Today we went to visit two of the Compassion projects in Nairobi. It was a very good first experience at what projects are like. I’ll be posting more about the projects later with pictures. For now it’s time for a shower and some dinner!

Asante sana!
(Thank you very much!)

Saturday, August 13, 2011

Packing, Unpacking, Packing

Here's a quick update on life:

My last day of work at the Texas A&M System was August 5th.  The Uhaul was already loaded when I left work that day at noon to pick up the cats and meet friends for lunch at Freebirds before hitting the road.  So glad to get to see Steph one last time before leaving.

Erica, Rach, Beth, Diesel, Bella and I hit the road after lunch and started the long trek to Amarillo.  We made it in safely that night by about 1:30am.  Needless to say, we were exhausted.  The next morning we headed out by about 9am for the border.  After a breakfast stop at Braums, we hit the Texas/New Mexico border before lunchtime.

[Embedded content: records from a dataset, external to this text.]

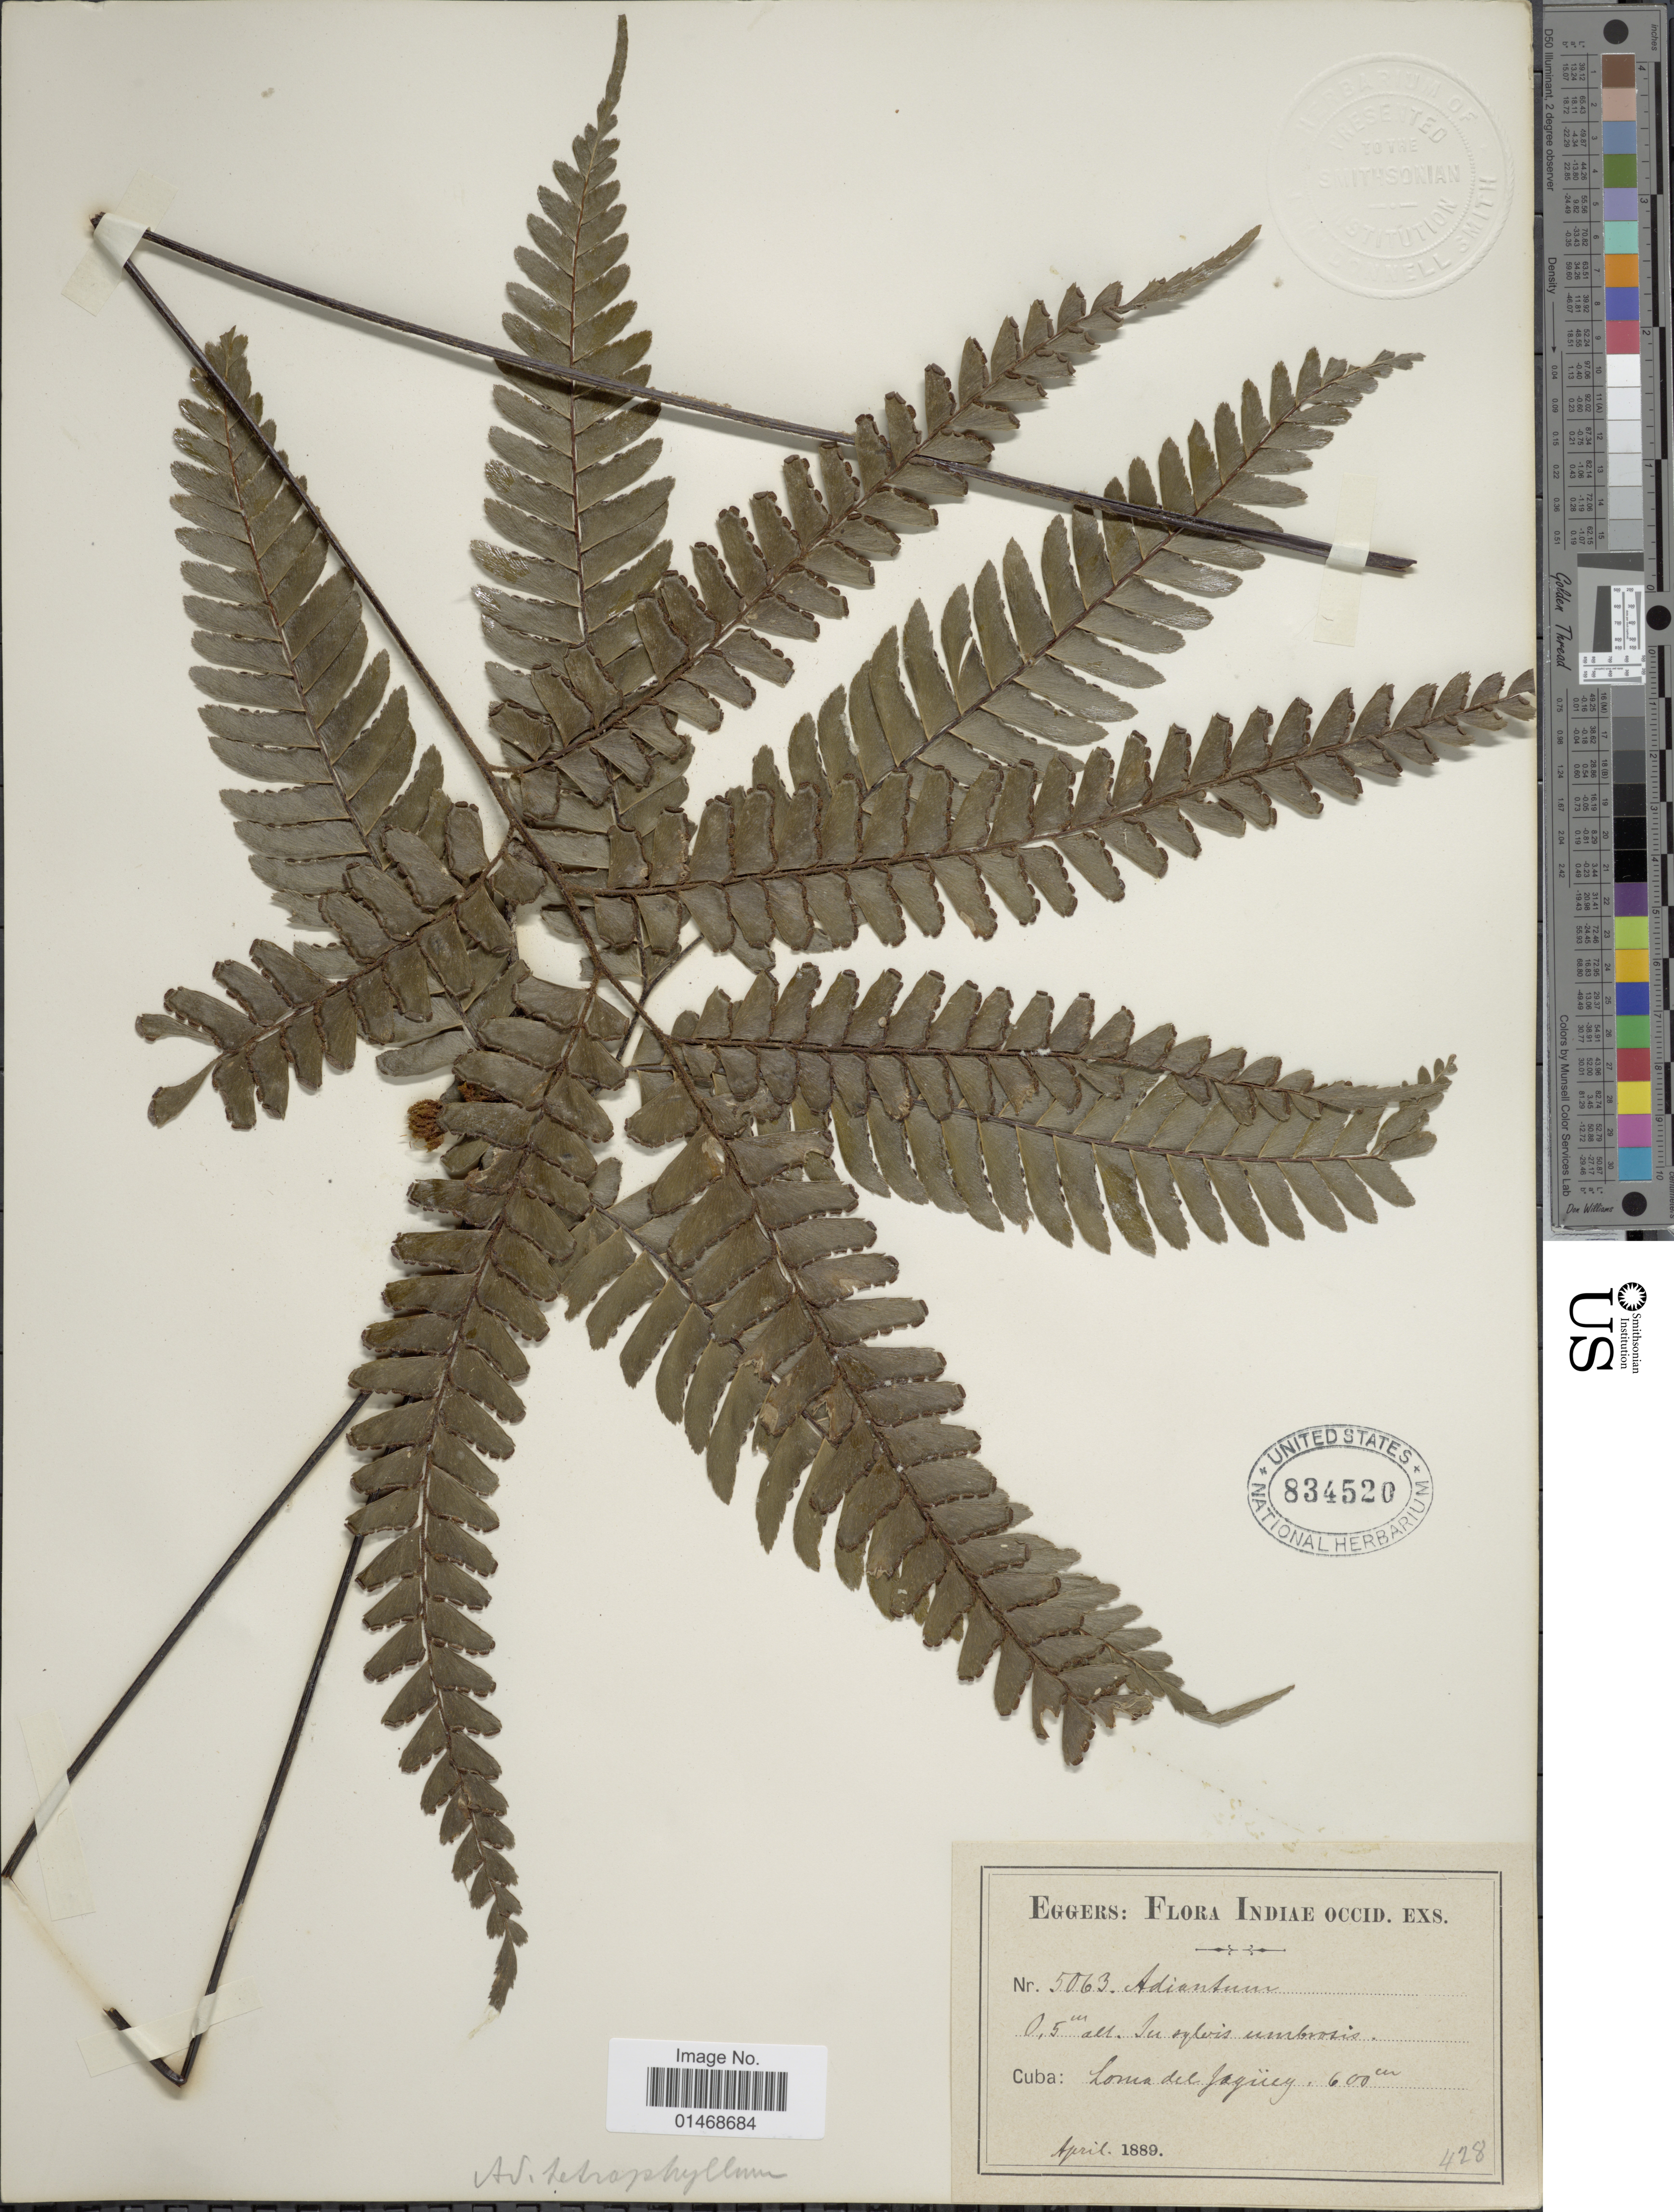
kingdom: Plantae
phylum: Tracheophyta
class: Polypodiopsida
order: Polypodiales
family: Pteridaceae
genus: Adiantum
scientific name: Adiantum cubense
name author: Hook.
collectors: -. Eggers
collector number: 5063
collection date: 1889-04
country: Cuba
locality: Loma de Jagüey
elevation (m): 600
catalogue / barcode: US 834520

I concluded that I hate driving through New Mexico.  There was "construction" from the state line to Raton, NM, with no workers, no equipment, but 45 and 55 mph speed limits.  Very frustrating!

Eventually we made it out of NM and into CO and arrived in Colorado Springs by about 4pm.  I had found an apartment online the week prior to departure and was able to put down a deposit at one I liked.  So, upon arrival we promptly went to the apartment complex so I could look at it and decide whether to lease it.  It really pays to have your own construction inspector along on trips like this...thanks Erica!  The apartment checked out and I signed the lease and by 6:30 we had the trailer completely unloaded into the garage and we were heading off to return it.

My apartment is great!  It's a two bedroom/one bathroom which is perfect for company, so start making reservations now!  I have an attached one car garage which is directly below my apartment.  Other garages are also below my apartment, so I don't have to worry about making too much noise on the floor which is nice.  There's also no apartments above me or on either side of me, which is a huge blessing and means I rarely hear any noise!

So, I've been busy this week trying to get my apartment semi-unpacked.  I've managed to get the kitchen unpacked and the bathroom mostly unpacked.  My closet and the linen closet are pretty well put together.  I was so blessed to have Rach along last weekend to do some grocery shopping for me so I didn't starve this week...thanks Rach!  And equally blessed to have Beth there to help me find a new mattress so I'm not sleeping on air this week...thanks Beth!

And here are a few pictures in no particular order...
 Bella playing in the new apartment.  She seems to be adjusting okay.

 Check out her claws!  That's why she's "Killer"!

 Diesel likes the new toys.

 Though perhaps doesn't like the paparazzi.

 Steph and I before leaving for Colorado.  Miss her!

 Random picture of Karis and I from earlier this summer.  Just too cute, had to throw it in!

 Picture of me in the new place.  That big blue book is one of the many cool things I got from Compassion during my first week.  It's going to be an awesome organization to work for!

 From left to right: Erica, Rachael, me, and Beth; dressed and ready for church Sunday after moving.

From left to right: Beth, Rachael, Erica and I in front of Garden of the Gods Sunday afternoon on our whirlwind tour about Colorado Springs.  Miss you ladies very much and so thankful for all the many ways you helped me last weekend!

And the last couple of days I've been busy getting the things together that I need for Africa and getting them packed.  Can't believe I'll be heading for the airport in 15 hours!  I was so blessed by a co-worker who's offered to keep an eye on my place and kitties while I'm gone.  I'm looking forward to the trip.  It's going to be a great opportunity to get to know my new boss better and to learn so much about Compassion's ministry!

Hopefully I'll be able to post an update or two from Africa, otherwise be ready for pictures when I get back in September!  :)  Who knows, maybe it will snow here when I get back...weird!!